One way to look at versions of this problem that involve the host “randomly” opening doors, none of which happen to contain the car, is that this is implicitly eliminating probability mass by discarding cases where one of the randomly opened doors does contain the car.
In the 3 door case, if you pick door 1, there are three possible locations for the car (C1, C2, C3). The host then randomly opens one of the two remaining doors (H2, H3). Each of the six possible combinations is equally likely, but C2+H2 and C3+H3 are implicitly eliminated because in those combinations, the car is revealed and the game ends.

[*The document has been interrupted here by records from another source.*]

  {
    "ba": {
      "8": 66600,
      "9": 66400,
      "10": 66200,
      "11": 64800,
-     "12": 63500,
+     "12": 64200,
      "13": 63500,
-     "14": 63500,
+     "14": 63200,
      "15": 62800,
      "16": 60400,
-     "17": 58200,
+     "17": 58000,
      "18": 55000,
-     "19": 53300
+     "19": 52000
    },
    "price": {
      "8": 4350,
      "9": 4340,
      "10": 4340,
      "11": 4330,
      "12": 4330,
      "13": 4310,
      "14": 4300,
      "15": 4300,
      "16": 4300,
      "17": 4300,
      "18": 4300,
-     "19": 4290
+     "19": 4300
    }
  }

The remaining four cases are C1+H2, C1+H3, C2+H3, and C3+H2. Obviously in this case your odds are 50⁄50 regardless. More significantly, your overall odds remain 1⁄3, because of the eliminated cases. The same logic applies to cases with more doors, where all combinations of C1+H? remain under consideration, while only one combination involving each other car position remains in play.

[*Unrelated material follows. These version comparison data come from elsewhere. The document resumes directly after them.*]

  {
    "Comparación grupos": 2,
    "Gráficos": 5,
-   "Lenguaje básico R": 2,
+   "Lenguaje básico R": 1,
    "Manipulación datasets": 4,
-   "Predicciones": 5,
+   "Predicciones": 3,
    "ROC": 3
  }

This differs from the classic statement of the problem because when the host never opens a door with the car, he does not eliminate any of the probability mass for “you picked the wrong door”, thus concentrating the likelihood of “you picked the wrong door” onto a single door, which gives the usual counterintuitive result.
But yes, if you know that the host always opens a door and offers to let the player switch, switching will never make you do worse than not switching. If you don’t know this, there is insufficient information to decide on a strategy.